§ **ITEMS**:
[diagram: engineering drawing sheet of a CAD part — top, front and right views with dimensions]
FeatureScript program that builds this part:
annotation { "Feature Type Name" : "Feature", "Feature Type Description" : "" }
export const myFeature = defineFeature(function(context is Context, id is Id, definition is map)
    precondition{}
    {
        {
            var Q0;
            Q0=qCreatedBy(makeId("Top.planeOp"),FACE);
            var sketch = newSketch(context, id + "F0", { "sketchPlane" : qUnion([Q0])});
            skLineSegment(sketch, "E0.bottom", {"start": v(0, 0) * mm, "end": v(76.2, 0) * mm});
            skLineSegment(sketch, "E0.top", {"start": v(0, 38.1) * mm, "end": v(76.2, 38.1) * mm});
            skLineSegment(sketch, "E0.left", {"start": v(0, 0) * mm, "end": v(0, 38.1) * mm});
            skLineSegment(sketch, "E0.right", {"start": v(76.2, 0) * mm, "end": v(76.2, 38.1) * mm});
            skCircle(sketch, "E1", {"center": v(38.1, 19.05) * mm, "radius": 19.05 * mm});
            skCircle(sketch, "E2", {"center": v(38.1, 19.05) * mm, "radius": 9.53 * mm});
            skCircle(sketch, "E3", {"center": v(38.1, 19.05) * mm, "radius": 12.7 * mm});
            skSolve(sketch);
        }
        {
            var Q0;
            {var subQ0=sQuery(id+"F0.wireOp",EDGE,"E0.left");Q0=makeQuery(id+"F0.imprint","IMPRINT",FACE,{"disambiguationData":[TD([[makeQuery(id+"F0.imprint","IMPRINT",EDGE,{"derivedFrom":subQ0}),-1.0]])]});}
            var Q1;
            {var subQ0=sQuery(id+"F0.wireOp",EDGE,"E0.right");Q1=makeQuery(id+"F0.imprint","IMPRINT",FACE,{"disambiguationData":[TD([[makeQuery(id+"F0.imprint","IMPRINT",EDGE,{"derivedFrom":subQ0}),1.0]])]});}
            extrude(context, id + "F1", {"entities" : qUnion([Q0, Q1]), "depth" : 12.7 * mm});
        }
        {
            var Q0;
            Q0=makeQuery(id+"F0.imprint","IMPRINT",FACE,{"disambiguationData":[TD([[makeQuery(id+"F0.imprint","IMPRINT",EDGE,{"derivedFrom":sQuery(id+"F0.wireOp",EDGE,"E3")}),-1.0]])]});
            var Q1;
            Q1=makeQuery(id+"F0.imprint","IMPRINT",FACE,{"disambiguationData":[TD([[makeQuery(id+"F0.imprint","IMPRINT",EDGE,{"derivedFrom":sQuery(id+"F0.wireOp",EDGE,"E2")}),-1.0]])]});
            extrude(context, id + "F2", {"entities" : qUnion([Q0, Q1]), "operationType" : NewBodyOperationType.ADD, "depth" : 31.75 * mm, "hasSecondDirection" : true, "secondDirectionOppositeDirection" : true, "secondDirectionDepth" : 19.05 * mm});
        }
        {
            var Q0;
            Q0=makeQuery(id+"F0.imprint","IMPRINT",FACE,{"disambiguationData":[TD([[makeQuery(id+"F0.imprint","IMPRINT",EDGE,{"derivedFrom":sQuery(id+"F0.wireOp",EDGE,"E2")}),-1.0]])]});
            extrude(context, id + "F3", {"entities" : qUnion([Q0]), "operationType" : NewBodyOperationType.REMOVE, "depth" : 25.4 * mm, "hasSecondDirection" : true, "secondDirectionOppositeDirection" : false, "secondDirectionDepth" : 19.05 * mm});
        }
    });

§ **PROBLEM TO SOLVE**: List every line in the records that contains the string "radius". Count a line only when its capitalization matches.

§ **SOLUTION FOR THIS PROBLEM**:
            skCircle(sketch, "E1", {"center": v(38.1, 19.05) * mm, "radius": 19.05 * mm});
            skCircle(sketch, "E2", {"center": v(38.1, 19.05) * mm, "radius": 9.53 * mm});
            skCircle(sketch, "E3", {"center": v(38.1, 19.05) * mm, "radius": 12.7 * mm});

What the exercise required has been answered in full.